[Excerpted text Boundary: Start]
As the primary goal of this research is the adaptation of established instruments, our analytical strategy prioritized a theory-driven approach. Confirmatory Factor Analyses (CFA) were conducted to formally test whether the original, theoretically-derived factor structures of the C-SECQ and C-SELS were applicable to Chinese university student sample. This initial CFA serves as a critical test of the original models’ cross-cultural viability. Following this, for any instrument that did not demonstrate an adequate model fit via CFA, Exploratory Factor Analysis (EFA) was subsequently applied. The purpose of the EFA was not to validate a model, but rather to explore the data for an alternative, empirically-driven factor structure that could better represent the construct in our sample and form a new hypothesis for validation.
Initial test of the original factor structures: confirmatory factor analysis
In terms of C-SECQ, CFA results for the original five-factor model indicated a marginally acceptable model fit: χ2 = 503.43 (df = 265, p < 0.001), χ2/df = 1.90, RMSEA = 0.068, CFI = 0.89, TLI = 0.88. While RMSEA was acceptable, the CFI and TLI values were slightly below the conventional 0.90 threshold, suggesting a suboptimal fit. Figure 1 illustrates the CFA path diagram. Most factor loadings exceeded 0.60, except for item C-SECQ 19.
[Excerpted text Boundary: End]
[Given records Boundary: Start]
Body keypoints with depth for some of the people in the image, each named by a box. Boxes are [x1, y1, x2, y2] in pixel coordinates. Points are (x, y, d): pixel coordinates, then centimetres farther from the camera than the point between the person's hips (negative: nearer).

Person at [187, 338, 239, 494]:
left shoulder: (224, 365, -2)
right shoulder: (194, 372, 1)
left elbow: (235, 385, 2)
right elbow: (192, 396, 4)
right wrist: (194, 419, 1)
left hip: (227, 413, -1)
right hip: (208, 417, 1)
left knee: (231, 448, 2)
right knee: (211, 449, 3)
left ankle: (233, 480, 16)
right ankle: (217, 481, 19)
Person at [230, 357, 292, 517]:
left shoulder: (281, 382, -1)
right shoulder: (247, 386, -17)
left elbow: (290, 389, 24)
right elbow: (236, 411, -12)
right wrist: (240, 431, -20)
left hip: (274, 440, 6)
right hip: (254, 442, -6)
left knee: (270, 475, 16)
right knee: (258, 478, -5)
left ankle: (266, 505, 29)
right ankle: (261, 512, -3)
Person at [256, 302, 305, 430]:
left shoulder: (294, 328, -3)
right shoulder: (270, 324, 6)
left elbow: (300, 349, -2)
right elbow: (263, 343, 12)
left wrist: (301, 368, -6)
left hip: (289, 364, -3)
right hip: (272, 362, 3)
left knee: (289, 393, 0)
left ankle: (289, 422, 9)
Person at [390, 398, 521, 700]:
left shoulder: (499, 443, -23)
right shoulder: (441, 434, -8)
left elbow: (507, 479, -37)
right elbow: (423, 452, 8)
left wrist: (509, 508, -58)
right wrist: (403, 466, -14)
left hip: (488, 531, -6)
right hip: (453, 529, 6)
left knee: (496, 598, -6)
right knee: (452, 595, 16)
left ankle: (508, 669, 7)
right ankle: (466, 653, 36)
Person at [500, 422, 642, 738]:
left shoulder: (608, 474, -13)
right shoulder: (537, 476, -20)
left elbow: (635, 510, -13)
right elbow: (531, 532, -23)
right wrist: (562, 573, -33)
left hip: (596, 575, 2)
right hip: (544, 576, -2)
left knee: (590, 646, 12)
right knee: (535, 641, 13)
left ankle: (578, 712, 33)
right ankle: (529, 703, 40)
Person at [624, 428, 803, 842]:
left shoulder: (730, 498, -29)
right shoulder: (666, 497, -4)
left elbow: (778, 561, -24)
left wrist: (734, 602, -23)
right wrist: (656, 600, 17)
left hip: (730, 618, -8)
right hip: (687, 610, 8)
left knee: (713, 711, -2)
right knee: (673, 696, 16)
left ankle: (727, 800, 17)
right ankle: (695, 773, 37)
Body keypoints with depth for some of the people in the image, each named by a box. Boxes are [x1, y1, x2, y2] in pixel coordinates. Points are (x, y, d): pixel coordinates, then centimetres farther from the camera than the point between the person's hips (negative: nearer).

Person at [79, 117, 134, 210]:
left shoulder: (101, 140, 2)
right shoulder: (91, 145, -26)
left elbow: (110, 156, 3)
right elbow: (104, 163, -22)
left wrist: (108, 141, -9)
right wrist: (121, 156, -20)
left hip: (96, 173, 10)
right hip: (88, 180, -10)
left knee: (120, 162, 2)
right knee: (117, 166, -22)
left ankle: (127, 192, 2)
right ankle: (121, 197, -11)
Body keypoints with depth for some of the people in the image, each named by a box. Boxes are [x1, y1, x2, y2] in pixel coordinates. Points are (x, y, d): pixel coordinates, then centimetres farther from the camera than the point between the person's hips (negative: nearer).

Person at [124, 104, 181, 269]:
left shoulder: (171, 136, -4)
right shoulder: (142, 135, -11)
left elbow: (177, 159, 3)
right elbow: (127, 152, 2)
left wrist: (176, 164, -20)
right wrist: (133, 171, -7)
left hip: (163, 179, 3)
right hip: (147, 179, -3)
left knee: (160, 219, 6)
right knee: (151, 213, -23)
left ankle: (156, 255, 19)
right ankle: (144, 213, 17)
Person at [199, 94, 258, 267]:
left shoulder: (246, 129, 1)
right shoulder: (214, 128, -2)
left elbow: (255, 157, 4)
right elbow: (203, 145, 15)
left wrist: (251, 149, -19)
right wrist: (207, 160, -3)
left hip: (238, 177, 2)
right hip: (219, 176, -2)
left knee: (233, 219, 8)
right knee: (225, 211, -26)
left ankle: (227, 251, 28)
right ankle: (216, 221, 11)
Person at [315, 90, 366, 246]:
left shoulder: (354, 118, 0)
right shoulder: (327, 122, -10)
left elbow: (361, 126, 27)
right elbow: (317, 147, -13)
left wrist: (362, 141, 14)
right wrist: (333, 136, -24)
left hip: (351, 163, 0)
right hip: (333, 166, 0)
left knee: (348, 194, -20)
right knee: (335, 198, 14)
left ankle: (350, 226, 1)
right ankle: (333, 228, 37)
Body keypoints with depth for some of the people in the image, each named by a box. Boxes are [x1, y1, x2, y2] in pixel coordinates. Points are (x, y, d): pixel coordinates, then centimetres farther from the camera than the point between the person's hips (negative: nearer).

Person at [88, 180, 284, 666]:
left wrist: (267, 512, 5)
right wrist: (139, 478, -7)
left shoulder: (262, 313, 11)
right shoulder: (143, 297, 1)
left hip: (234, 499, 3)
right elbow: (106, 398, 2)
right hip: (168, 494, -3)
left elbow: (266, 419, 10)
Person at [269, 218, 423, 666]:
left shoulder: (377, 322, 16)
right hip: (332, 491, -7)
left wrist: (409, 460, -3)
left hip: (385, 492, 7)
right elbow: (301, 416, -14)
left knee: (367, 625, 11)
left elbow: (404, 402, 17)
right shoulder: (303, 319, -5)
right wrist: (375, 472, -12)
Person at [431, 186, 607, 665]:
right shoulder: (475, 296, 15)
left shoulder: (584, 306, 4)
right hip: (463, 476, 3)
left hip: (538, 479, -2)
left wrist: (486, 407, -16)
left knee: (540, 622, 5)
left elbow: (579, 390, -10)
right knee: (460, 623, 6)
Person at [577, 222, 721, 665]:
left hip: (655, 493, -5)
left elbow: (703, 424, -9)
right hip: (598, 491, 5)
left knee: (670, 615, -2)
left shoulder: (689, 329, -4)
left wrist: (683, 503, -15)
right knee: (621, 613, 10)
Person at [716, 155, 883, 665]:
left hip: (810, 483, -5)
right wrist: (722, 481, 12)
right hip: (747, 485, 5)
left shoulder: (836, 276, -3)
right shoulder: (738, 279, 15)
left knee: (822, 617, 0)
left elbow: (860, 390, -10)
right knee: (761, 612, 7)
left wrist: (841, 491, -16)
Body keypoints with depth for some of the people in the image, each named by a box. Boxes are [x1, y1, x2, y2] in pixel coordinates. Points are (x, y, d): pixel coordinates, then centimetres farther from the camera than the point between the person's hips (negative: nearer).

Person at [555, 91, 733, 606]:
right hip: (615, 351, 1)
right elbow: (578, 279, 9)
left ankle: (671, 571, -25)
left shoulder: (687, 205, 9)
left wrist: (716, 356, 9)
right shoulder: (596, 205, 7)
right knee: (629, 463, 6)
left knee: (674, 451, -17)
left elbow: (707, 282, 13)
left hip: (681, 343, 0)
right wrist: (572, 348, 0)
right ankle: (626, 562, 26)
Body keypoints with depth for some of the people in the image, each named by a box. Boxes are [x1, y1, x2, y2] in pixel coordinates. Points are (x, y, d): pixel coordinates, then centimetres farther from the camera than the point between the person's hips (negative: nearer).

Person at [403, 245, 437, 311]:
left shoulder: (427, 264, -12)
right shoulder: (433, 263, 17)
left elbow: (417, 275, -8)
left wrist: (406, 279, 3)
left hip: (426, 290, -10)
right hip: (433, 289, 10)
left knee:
[Given records Boundary: End]
* _Work item 1_
In the factor analysis excerpt, which item of the C-SECQ had a factor loading that did not exceed 0.60?
* _Work item 2_
Resume the factor analysis excerpt, picking up right after its last sentence.

* _Exercise result 1_
Item C-SECQ 19.

* _Exercise result 2_
Figure 1. The diagram of CFA results for C-SECQ (N = 195). Factor labels derived from original scale structure.
In addition, CFA of the original three-factor C-SELS model indicated a poor fit: χ2 = 525.79 (df = 167, p < 0.001), χ2/df = 3.15, RMSEA = 0.11, CFI = 0.83, TLI = 0.80, suggesting potential structural issues within the factors. The results of CFA are also shown in Figure 2. Furthermore, an examination of the original three-factor model’s construct validity revealed poor discriminant validity, with AVE values being lower than MSV values for all factors (e.g., Emotional and Social Awareness: AVE = 0.45, MSV = 0.84), indicating substantial overlap and warranting model refinement.

Figure 2. The diagram of CFA results for C-SELS (N = 195). Factor labels derived from original scale structure.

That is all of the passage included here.